Mevrouw Sylvana Simons (BIJ1):

Ik dank mevrouw Belhaj enorm voor deze vraag. Ik zal niet helemaal aan haar verzoek voldoen, want vlak voordat ik mocht spreken, kreeg ik letterlijk van links en rechts appjes dat het toch wel tijd is voor de lunch. Dus ik zal niet alle tijd nemen, maar ik ga wel uitgebreid antwoord geven op haar vraag.

Het is een heel wezenlijke vraag. Mevrouw Belhaj stelt terecht dat het toewerken naar deze excuses en het uitgesproken worden van deze excuses, voor mijn partij een belangrijke motivatie is geweest om in de voorafgaande jaren zo hard mogelijk te strijden voor het bemachtigen van een plek in de Kamer. Wellicht heeft mevrouw Belhaj, net als veel mensen in Nederland, ook de reportage van Nieuwsuur gezien waarin ik samen met mijn fractie keek naar het moment dat die excuses werden uitgesproken. Ik hoop dat het kabinet en de minister-president die beelden ook gezien hebben. Ik denk dat daar al heel erg uit blijkt hoe belangrijk dat moment is geweest, voor mij persoonlijk, voor mij als politicus en voor de mensen die ik mag vertegenwoordigen. Mijn moeder appte mij: Sylvana, als je vader nog in leven was geweest, had hij zijn ogen en zijn oren niet geloofd. Het was een van die momenten waarvan veel mensen die op mij lijken, zoals we dat eufemistisch zeggen, nooit hadden verwacht dat ze dit ooit nog zouden meemaken.

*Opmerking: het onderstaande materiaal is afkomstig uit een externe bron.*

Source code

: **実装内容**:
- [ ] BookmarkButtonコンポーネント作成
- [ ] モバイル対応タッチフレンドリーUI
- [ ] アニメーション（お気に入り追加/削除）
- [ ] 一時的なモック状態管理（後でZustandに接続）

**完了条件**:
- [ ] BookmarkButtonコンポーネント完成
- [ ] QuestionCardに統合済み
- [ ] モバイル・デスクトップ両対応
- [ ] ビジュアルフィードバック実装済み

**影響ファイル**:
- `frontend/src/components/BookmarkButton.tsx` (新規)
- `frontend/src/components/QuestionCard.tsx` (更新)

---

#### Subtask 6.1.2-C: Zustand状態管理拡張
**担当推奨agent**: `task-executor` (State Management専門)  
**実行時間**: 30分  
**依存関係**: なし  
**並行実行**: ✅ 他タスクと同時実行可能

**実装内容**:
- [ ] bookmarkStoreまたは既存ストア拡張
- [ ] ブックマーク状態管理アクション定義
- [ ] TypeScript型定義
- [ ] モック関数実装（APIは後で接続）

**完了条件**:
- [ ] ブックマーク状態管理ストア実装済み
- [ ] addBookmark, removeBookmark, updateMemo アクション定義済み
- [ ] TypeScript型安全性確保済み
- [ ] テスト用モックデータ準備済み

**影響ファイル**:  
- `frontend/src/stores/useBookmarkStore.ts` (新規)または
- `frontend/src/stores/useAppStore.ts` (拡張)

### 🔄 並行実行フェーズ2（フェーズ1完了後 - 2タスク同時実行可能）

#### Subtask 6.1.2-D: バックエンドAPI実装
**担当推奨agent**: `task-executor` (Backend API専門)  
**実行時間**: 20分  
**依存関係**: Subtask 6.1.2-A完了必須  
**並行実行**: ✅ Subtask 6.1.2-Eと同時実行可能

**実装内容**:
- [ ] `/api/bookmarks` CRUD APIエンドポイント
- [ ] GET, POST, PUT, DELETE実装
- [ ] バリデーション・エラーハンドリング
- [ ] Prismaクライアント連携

Mevrouw Belhaj vraagt mij ook te reflecteren op dat moment hier in de Kamer, het moment dat naar mijn overtuiging heeft bijgedragen aan de persoonlijke reis van onze minister-president. Ik hoop dat we met z'n allen begrijpen dat het hier natuurlijk niet gaat om de persoonlijke reis van de minister-president, van zijn partijgenoten en van iedere Nederlander. Wij hebben het hier over doen wat juist is. En dát maakt mij gelukkig. Dat wij nu met elkaar, met z'n allen, het pad hebben gevonden dat wij, weliswaar met vallen en opstaan, met pittige discussies en alles wat daarbij hoort, zullen moeten volgen. Maar we weten wel zeker dat die weg leidt tot … Ik hoor de heer Van Strien hier als VVD'er zeggen dat het zijn wens is dat wij met z'n allen gezamenlijk een verbonden toekomst gaan vormgeven. Ja, we zijn het blijkbaar met z'n allen heel erg eens over de noodzaak daarvan.

De voorzitter:

Dank u wel.

Mevrouw Sylvana Simons (BIJ1):

Voorzitter, ik zal inderdaad even afronden. Ik denk dat het antwoord op de vraag van mevrouw Belhaj voor mij tweeledig is. Als mens heb ik het genoegen gehad een historisch moment mee te maken, toen de excuses werden uitgesproken. Als parlementariër ben ik er trots op een bijdrage te hebben geleverd aan de totstandkoming van dat moment, wel degelijk ook — dit is een mooi moment om dat tot slot nog even te zeggen — in samenwerking met alle collega's die mee zijn geweest op die verkennende reis van de delegatie, die daar met open vizier en open oren geluisterd hebben en dat vertaald hebben in een advies. Met mevrouw Belhaj hoop ik dat dit advies van A tot Z ter harte wordt genomen. Ik hoop dat als we over een jaar terugkijken op 2023, we met elkaar tot de conclusie kunnen komen dat we het over meer hebben gehad dan over woorden van excuses, dat het over meer hebben gehad dan over centen — want alles kost geld — en dat we het hebben gehad over het herstellen van een zeer, zeer, zeer getroebleerde relatie. Ik denk dat dat is waar we nu staan.

De voorzitter:

Dank u wel.

Mevrouw Sylvana Simons (BIJ1):

Langer kon ik het niet maken, voorzitter.

De voorzitter:

Soms kijk je uit naar de lunch en soms denk je: jammer. In dit geval is het jammer. Maar ik krijg ook steeds meer appjes, dus het lijkt mij goed om te schorsen tot 14.30 uur. Ik wil de bewindspersonen vragen om de extra tijd te gebruiken om zich al voor te bereiden, zodat we straks wat minder lang hoeven te schorsen. We starten na de lunch trouwens met de beëdiging van onze nieuwe collega, de heer Drost.

De beraadslaging wordt geschorst.

De vergadering wordt van 13.47 uur tot 14.31 uur geschorst.